Collected data
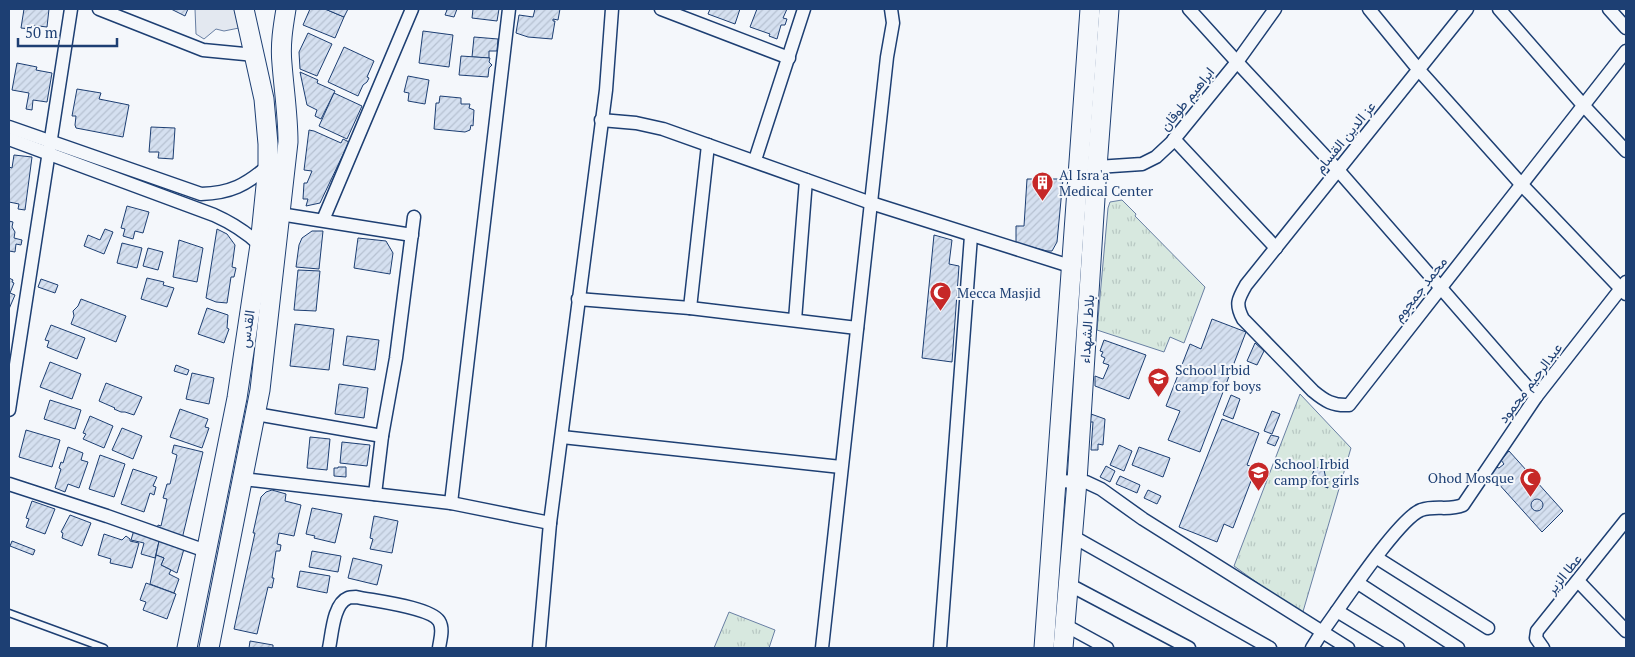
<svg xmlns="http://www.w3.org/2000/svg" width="1635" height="657" font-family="'PT Serif',Vazirmatn,serif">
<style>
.park{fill:url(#park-tufts);stroke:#687fa3}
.parking{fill:#e3e8f0;stroke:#687fa3}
.building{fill:url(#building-hatch);stroke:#1d3f73}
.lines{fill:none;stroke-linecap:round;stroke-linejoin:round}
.service-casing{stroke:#1d3f73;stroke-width:9}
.minor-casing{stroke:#1d3f73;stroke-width:15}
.primary-casing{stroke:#1d3f73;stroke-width:21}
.service{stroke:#f4f7fb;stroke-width:6}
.minor{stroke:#f4f7fb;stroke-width:12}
.primary{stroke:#f4f7fb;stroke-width:19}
.labels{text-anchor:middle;stroke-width:4;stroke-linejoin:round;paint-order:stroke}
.street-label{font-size:14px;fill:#1d3f73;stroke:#f4f7fb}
.poi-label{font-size:14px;fill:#1d3f73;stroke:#f4f7fb;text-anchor:start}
</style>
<defs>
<pattern id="park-tufts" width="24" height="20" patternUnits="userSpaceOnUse" patternTransform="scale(1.25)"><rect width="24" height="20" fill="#d7e8df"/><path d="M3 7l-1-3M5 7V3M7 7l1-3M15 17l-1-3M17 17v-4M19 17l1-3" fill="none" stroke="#b8c8c3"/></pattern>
<pattern id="building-hatch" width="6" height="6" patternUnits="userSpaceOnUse" patternTransform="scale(1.25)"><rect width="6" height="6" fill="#d5e0f0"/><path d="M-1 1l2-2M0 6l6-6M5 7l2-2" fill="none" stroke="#b6c1d1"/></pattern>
</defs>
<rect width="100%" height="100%" fill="#f4f7fb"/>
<g class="park">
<path d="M1122,200L1136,214L1135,216L1205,287L1184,343L1170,337L1164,352L1097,330L1108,208L1110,202Z"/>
<path d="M1300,394L1351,448L1302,615L1234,566Z"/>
<path d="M729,612L775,630L769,648H714Z"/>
</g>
<path class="parking" d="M195,9H234L239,28L224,31L216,29L204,39L196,34Z"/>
<g class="building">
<path d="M24,9H49L47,27L30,25V29L21,28Z"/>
<path d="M171,9H188L185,16Z"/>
<path d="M310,9H325L344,17L335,38L303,25Z"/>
<path d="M325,9H348L344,17Z"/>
<path d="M444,9H457L454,17L445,15L447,10Z"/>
<path d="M473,9H499L497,21L472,18Z"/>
<path d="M535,9H560L558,20L553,19V21H555L552,39L528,37L516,33L519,15L533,17Z"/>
<path d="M710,9H740L735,24L708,14Z"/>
<path d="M757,9H787L783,18L787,19L785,25H781L777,39L769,36L770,34L750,27Z"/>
<path d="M423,31L453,35L449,67L419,63Z"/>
<path d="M308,33L332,44L317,76L300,69L299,52Z"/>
<path d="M474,37L498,39L497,51H489V58L472,57Z"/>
<path d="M344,47L374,61L367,77L369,78L367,82L363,85L358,96L328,82Z"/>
<path d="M461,56L490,58L489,62L492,65L489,68L488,77L459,75Z"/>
<path d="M17,63L37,67L36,70L52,73L47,102L33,100L32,110L26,109L29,93L12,90Z"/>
<path d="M300,72L318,80L317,83L335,91L321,119L315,116L317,110L307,105Z"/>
<path d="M408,76L429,80L425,104L408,101L409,93L404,92Z"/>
<path d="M77,89L101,93L99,99L129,105L123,137L76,128L75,125L76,116H72Z"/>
<path d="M334,93L362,106L347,139L319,126Z"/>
<path d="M440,96L461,98V104H470L469,108L474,110L473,126L471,125L470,130L465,132L434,129L436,103H439Z"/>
<path d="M151,127L175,128L173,159L158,158L159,152H149Z"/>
<path d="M309,130L314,131L341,143L343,139L349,142L320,203L306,206L308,199H303L304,183H307L312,171L304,170Z"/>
<path d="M14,155L32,157L25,210L18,209L19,204L9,202V167L12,168Z"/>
<path d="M1027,179H1063L1057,242L1052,251H1047L1016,243V226H1024Z"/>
<path d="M127,206L149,212L143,233L135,231L133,239L123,236L125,229L121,228Z"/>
<path d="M9,221L13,222L12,227L15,232L14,238L22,240L21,245L16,244L15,252L9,251Z"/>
<path d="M105,229L113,232L104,254L84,246L88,235L100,240Z"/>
<path d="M217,229L227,234L235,245L232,267L236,268L234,277H231L227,303L216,302L206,298Z"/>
<path d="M312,231H323L319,269L296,267L299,245L302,238Z"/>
<path d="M934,235L952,240L949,264L959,266L952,362L922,358Z"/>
<path d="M358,238L386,241L393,253L390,274L354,268Z"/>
<path d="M179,240L203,248L197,282L173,277Z"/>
<path d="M122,243L142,248L137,268L117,263Z"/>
<path d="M148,248L163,252L158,270L143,266Z"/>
<path d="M298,270L320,271L316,311L294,310Z"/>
<path d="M9,278L13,280L12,282L14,283L10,293L15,295L9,309Z"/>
<path d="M147,278L164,282L163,285L174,288L167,307L141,299Z"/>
<path d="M41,279L58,285L55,293L38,287Z"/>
<path d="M81,299L126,316L116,342L71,324L74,316L73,311L78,306Z"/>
<path d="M207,308L228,315L227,328L229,329L224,343L198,334Z"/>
<path d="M1212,319L1246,332L1200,452L1168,440L1180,411L1166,406L1190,344L1201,349Z"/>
<path d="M295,324L334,329L329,370L290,366Z"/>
<path d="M51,325L85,338L77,359L47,347L49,341L45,340Z"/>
<path d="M347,336L379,340L375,370L343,365Z"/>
<path d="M1104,340L1146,355L1129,399L1095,386V376L1103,379L1109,365L1103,363L1105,358L1101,356L1103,352L1100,351Z"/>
<path d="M1255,343L1264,351L1257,365L1247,361Z"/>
<path d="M50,362L81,374L72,399L40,387Z"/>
<path d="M176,365L189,370L187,375L174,371Z"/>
<path d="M192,373L214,378L209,404L186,399Z"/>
<path d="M106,383L142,397L134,415L125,412H121L114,409L115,408L99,401Z"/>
<path d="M339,384L368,388L364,418L335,414Z"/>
<path d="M1231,395L1240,399L1233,419L1223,415Z"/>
<path d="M50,400L81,410L75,429L44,419Z"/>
<path d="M180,409L208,419L205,427L209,428L202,448L170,437Z"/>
<path d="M1272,411L1280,414L1272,434L1264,431Z"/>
<path d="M1091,414L1105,419L1103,445L1098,444V450H1091L1093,422H1090Z"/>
<path d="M90,416L113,426L104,448L83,439L86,434L83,433Z"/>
<path d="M1222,419L1259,433L1247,465L1256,468L1233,528L1224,524L1217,542L1179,527Z"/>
<path d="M122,428L142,436L133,459L112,450Z"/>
<path d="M26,430L60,440L52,467L19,457Z"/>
<path d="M1271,435L1279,437L1275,446L1267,443Z"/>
<path d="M310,437L330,439L327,470L307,468Z"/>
<path d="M342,442L370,445L367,466L340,463Z"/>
<path d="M174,445L203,452L182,539L156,533L158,525L161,526L167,499L163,498L167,484H170L177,455L172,453Z"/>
<path d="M1119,445L1132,451L1124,471L1110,465Z"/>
<path d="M68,447L83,453L81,460L88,462L79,488L68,484L65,492L55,488L61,469L59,468L61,462L63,463Z"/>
<path d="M1139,447L1170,458L1163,477L1132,465Z"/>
<path d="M1509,451L1563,511L1542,532L1497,482L1490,478L1489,476L1496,467L1499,468L1504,464L1501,460Z"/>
<path d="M100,455L125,464L114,497L89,489Z"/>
<path d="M1106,466L1115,471L1110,482L1100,477Z"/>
<path d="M338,467H346V477L334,476V468H338Z"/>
<path d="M1315,467L1324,470L1328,488L1310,481Z"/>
<path d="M133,469L157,477L153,486L156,487L154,495L150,493L144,512L121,504Z"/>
<path d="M1120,476L1140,485L1137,493L1116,484Z"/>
<path d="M272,490L286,494L285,501L301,505L294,536L279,533L277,544L281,545L280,551H276L272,578H274L272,588L268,587L257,634L234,629L255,533H253L261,497L266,492Z"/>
<path d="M1148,490L1161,496L1157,504L1144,498Z"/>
<circle cx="1537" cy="505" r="6"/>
<path d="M32,501L55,509L45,534L26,527L29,519L26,518Z"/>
<path d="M312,508L342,514L335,543L314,538L315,536L306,534Z"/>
<path d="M70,515L91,523L82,546L62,538L63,533L61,532Z"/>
<path d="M374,516L398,521L392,553L370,549L373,539L370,538Z"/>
<path d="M134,530L160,537L155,558L141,554L144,543L131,540Z"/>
<path d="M104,534L122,540L126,536L130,539V541L139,543L132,568L110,563L111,559L98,555Z"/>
<path d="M160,537L184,549L177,573L161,565L164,558L156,555Z"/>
<path d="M12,541L35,550L33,555L10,546Z"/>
<path d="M312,551L341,556L338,572L309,567Z"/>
<path d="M156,555L164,558L161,565L171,570L169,574L179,579L174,593L150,584Z"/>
<path d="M353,558L382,565L377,585L348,578Z"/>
<path d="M300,571L330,576L327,593L297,587Z"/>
<path d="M146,583L176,594L167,619L143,610L146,602L140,600Z"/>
<path d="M250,641L273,645V648H249Z"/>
</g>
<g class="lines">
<defs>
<path id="service" d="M9,613L104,648"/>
<g id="minor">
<path d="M99,9L203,50L255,55"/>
<path d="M661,9L789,58"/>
<path d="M1189,9L1237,62L1338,170L1536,397"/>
<path d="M1369,9L1418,69L1521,184L1626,294"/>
<path d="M1467,9L1246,285C1238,299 1235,304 1243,319L1313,391C1325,401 1333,406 1349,405L1626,51"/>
<path d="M1499,9L1583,105L1626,151"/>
<path d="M1609,9L1626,28"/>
<path d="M601,120L636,123L663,129L871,203L1070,266"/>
<path d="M9,127L201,194C231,193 246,185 268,166"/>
<path d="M9,139L214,215C232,223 246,232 260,245"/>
<path d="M1174,139L1276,248"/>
<path d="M755,160L804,9"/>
<path d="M1097,167L1142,164L1156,157L1171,143L1237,62L1275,9"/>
<path d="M280,214L412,235"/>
<path d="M323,220L412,9"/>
<path d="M578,299L690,308L857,328"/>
<path d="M690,308L708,145"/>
<path d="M795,320L806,180"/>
<path d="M9,410L71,9"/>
<path d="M256,414L382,436"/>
<path d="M562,437L841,467"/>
<path d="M243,479L451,503L550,523"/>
<path d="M1055,481L1086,482L1101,489L1143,519L1348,648"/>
<path d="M9,484L107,516L206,551"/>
<path d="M375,494L382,436L396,358L414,217"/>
<path d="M451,503L509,9"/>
<path d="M1072,536L1270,648"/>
<path d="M1377,558L1488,628"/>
<path d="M1578,581L1626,631"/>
<path d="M1358,583L1458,648"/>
<path d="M1068,584L1189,648"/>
<path d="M1337,611L1398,648"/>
<path d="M1065,625L1107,648"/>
<path d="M329,648C332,635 333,604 348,598C350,597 353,597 356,597C374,601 430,607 439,621C444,629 440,640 439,648"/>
<path d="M539,648L550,523L606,90L612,9"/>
<path d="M822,648L887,57L893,23L891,9"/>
<path d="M940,648L971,236"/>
<path d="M1312,648L1322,632C1340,608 1398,519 1421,510C1436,505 1449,511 1463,505L1536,397L1626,282"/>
<path d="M1543,648L1536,638L1537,631L1626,520"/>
</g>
<g id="primary">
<path d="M187,648L237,398L260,245L268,166V144L264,99L244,9"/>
<path d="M209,648L260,390L288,142C288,116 284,90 282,64C280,45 283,27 286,9"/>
<path d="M1044,648L1090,9"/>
<path d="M1063,648L1077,481L1097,167L1109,9"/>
</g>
</defs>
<use href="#service" class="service-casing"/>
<use href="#minor" class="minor-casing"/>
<use href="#primary" class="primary-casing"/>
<use href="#service" class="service"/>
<use href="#minor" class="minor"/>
<use href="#primary" class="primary"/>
</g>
<defs>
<symbol id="building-pin" viewBox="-11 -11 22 30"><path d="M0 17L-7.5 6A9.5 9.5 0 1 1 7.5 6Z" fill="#c62828" stroke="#f4f7fb"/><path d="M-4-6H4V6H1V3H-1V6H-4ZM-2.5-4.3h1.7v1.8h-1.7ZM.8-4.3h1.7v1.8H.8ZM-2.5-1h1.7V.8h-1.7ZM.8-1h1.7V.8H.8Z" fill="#fff"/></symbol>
<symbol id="mosque-pin" viewBox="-11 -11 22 30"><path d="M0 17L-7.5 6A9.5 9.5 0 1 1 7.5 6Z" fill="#c62828" stroke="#f4f7fb"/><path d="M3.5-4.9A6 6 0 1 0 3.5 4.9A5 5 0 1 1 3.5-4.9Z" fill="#fff"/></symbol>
<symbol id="school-pin" viewBox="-11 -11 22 30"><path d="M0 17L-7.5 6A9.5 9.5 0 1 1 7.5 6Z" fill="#c62828" stroke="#f4f7fb"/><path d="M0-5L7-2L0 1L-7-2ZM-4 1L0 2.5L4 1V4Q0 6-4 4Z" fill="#fff"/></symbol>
</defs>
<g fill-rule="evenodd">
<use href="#building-pin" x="1030" y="170" width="25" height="34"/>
<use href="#mosque-pin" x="928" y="280" width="25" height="34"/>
<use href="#school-pin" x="1146" y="366" width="25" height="34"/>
<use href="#school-pin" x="1246" y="460" width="25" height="34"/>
<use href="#mosque-pin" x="1518" y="466" width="25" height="34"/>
</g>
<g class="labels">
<g class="street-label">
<text transform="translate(1187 99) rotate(-51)" y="5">ابراهيم طوقان</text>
<text transform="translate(1345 137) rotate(-51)" y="5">عز الدين القسام</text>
<text transform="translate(1420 289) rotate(-52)" y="5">محمد جمجوم</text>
<text transform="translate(247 329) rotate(-82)" y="5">القدس</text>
<text transform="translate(1087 329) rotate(-86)" y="5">بلاط الشهداء</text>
<text transform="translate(1530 383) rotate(-53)" y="5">عبدالرحيم محمود</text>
<text transform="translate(1564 574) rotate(-51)" y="5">عطا الزير</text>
</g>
<g class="poi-label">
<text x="1059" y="180">Al Isra'a<tspan x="1059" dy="16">Medical Center</tspan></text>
<text x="957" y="298">Mecca Masjid</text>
<text x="1175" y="375">School Irbid<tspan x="1175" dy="16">camp for boys</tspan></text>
<text x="1274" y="469">School Irbid<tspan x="1274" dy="16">camp for girls</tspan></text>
<text x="1514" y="483" text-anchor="end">Ohod Mosque</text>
</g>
</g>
<rect width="1635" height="657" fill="none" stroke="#1d3f73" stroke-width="20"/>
<path d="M18 38v8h99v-8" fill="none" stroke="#1d3f73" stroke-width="2.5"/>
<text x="25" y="38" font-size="15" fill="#1d3f73" stroke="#f4f7fb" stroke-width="4" paint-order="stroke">50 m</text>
</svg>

* _WHAT NEEDS TO BE DONE_:
Filter the data down to the lines that contain the string "casing", and copy them.

* _WORKED SOLUTION_:
.service-casing{stroke:#1d3f73;stroke-width:9}
.minor-casing{stroke:#1d3f73;stroke-width:15}
.primary-casing{stroke:#1d3f73;stroke-width:21}
<use href="#service" class="service-casing"/>
<use href="#minor" class="minor-casing"/>
<use href="#primary" class="primary-casing"/>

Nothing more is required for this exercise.